19. The above outline of Secure Autonomy is only a guide, setting out one possible model of Secure Autonomy arrangements; there are many points of detail to be resolved, and other models, such as those of the Benelux Union, that might also be considered. Yet the advantages of Secure Autonomy, as herein laid out, are clear. It would deliver most of the benefits of independence: Scotland would have, subject to the Union and the EU law, substantial autonomy on all matters of law and policy, including much of macro-economic policy and control over vital resources. Scotland would be able to adopt, for itself, a Constitution which reflects the principle of the sovereignty of the people, not Parliament, and which is a model of modern democratic governance. At the same time, Scotland would remain in a ‘United Kingdom’, reassuring moderate Unionist sentiment, maintaining a ‘social union’, and preserving the security, economic, military and diplomatic advantages commonly attributed to the Union by its supporters.

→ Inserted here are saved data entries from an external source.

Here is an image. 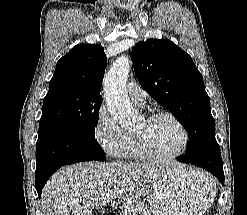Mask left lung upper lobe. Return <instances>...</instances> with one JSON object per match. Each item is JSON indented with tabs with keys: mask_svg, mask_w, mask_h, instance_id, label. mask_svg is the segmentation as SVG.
Instances as JSON below:
<instances>
[{
	"mask_svg": "<svg viewBox=\"0 0 247 215\" xmlns=\"http://www.w3.org/2000/svg\"><path fill=\"white\" fill-rule=\"evenodd\" d=\"M131 59L142 87L187 130L186 155L200 141H216L209 96L189 54L170 40L149 39L136 44Z\"/></svg>",
	"mask_w": 247,
	"mask_h": 215,
	"instance_id": "left-lung-upper-lobe-1",
	"label": "left lung upper lobe"
}]
</instances>
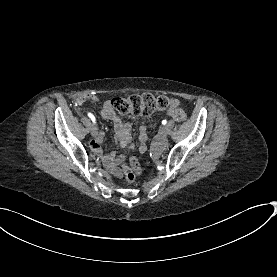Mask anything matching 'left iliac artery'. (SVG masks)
<instances>
[{
	"label": "left iliac artery",
	"mask_w": 277,
	"mask_h": 277,
	"mask_svg": "<svg viewBox=\"0 0 277 277\" xmlns=\"http://www.w3.org/2000/svg\"><path fill=\"white\" fill-rule=\"evenodd\" d=\"M166 123H167V121H166V120H163V121H162V124H163V125H165Z\"/></svg>",
	"instance_id": "1"
}]
</instances>
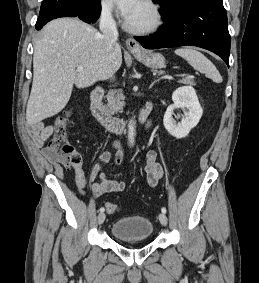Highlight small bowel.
<instances>
[{
    "label": "small bowel",
    "instance_id": "c3829d8e",
    "mask_svg": "<svg viewBox=\"0 0 259 283\" xmlns=\"http://www.w3.org/2000/svg\"><path fill=\"white\" fill-rule=\"evenodd\" d=\"M54 132L53 124L45 125L42 121L31 123L28 127V134L33 141L35 148H42ZM113 146L117 148V153L112 156L104 151L100 154V162L87 174H84L82 163L73 166L76 174V185L82 194L89 190L94 196L100 197L111 192H121L127 188L125 181H117L106 177V170L121 164L124 158L123 150L118 142ZM146 180L149 186L154 187L163 176V168L157 160V153L149 151L146 155L145 163ZM99 182H95L96 179Z\"/></svg>",
    "mask_w": 259,
    "mask_h": 283
}]
</instances>
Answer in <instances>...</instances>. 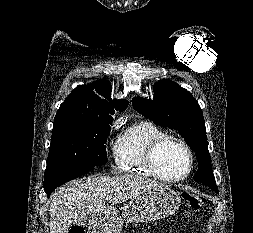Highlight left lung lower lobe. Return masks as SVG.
<instances>
[{
    "label": "left lung lower lobe",
    "mask_w": 253,
    "mask_h": 233,
    "mask_svg": "<svg viewBox=\"0 0 253 233\" xmlns=\"http://www.w3.org/2000/svg\"><path fill=\"white\" fill-rule=\"evenodd\" d=\"M211 189H213L215 192L218 193V188L217 187H210Z\"/></svg>",
    "instance_id": "1"
}]
</instances>
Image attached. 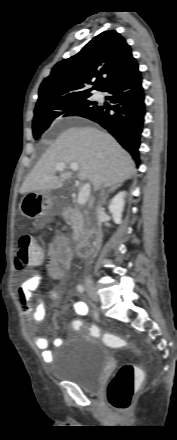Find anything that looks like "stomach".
I'll use <instances>...</instances> for the list:
<instances>
[{
    "label": "stomach",
    "instance_id": "0dacf381",
    "mask_svg": "<svg viewBox=\"0 0 177 440\" xmlns=\"http://www.w3.org/2000/svg\"><path fill=\"white\" fill-rule=\"evenodd\" d=\"M21 214L39 223H47L59 212L58 205L47 191L28 192L21 199Z\"/></svg>",
    "mask_w": 177,
    "mask_h": 440
}]
</instances>
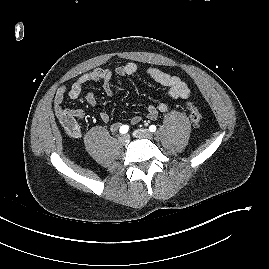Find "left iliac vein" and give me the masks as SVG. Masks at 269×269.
Wrapping results in <instances>:
<instances>
[{
	"instance_id": "left-iliac-vein-1",
	"label": "left iliac vein",
	"mask_w": 269,
	"mask_h": 269,
	"mask_svg": "<svg viewBox=\"0 0 269 269\" xmlns=\"http://www.w3.org/2000/svg\"><path fill=\"white\" fill-rule=\"evenodd\" d=\"M133 136L136 138L151 139L153 134L148 129H137L133 132Z\"/></svg>"
}]
</instances>
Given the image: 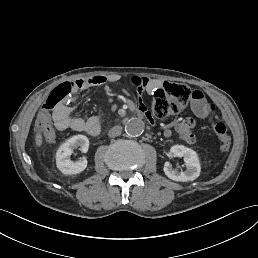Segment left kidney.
Instances as JSON below:
<instances>
[{
	"label": "left kidney",
	"mask_w": 258,
	"mask_h": 258,
	"mask_svg": "<svg viewBox=\"0 0 258 258\" xmlns=\"http://www.w3.org/2000/svg\"><path fill=\"white\" fill-rule=\"evenodd\" d=\"M170 155L174 157H183L186 165L185 171L173 169L169 162L164 164V172L166 176L174 181H193L199 177L201 166L197 153L184 145H174L170 149Z\"/></svg>",
	"instance_id": "5707ae66"
}]
</instances>
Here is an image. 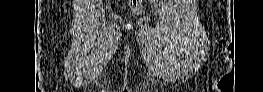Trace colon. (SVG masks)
Masks as SVG:
<instances>
[{
    "mask_svg": "<svg viewBox=\"0 0 263 92\" xmlns=\"http://www.w3.org/2000/svg\"><path fill=\"white\" fill-rule=\"evenodd\" d=\"M129 5L134 13H139L142 11V1L141 0H130Z\"/></svg>",
    "mask_w": 263,
    "mask_h": 92,
    "instance_id": "colon-1",
    "label": "colon"
}]
</instances>
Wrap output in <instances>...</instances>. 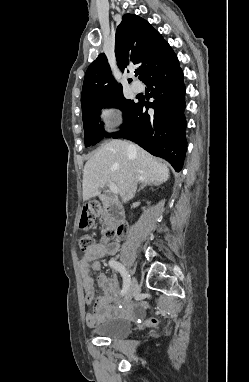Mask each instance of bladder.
<instances>
[{
  "instance_id": "bladder-1",
  "label": "bladder",
  "mask_w": 249,
  "mask_h": 382,
  "mask_svg": "<svg viewBox=\"0 0 249 382\" xmlns=\"http://www.w3.org/2000/svg\"><path fill=\"white\" fill-rule=\"evenodd\" d=\"M131 330L132 324L128 319H111L98 324L93 333L107 339H125Z\"/></svg>"
}]
</instances>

20. This paper does not take the view that Secure Autonomy would be superior to full independence. Nevertheless, the principle of Secure Autonomy appears to offer the best hope of a workable ‘intermediate position’ between the status quo and full independence, if that is what the people of Scotland desire. The peoples of these Islands have stood together in war and peace, and many continue to value that connection. Unfortunately, the old arrangement, the ‘Union-State’, did not always work: too often, the distinctive voice and interests of Scotland were drowned out. Secure Autonomy, a ‘Union of States’, would enable Scotland and the rest of the UK to go forward together in a mature partnership of equals, sharing certain powers and responsibilities where this is in our mutual interests, while respecting the liberty, autonomy and distinct interests of each country.
 After Scottish members have been withdrawn from the UK Parliament, it would continue as the Parliament of ‘England, Wales & Northern Ireland’.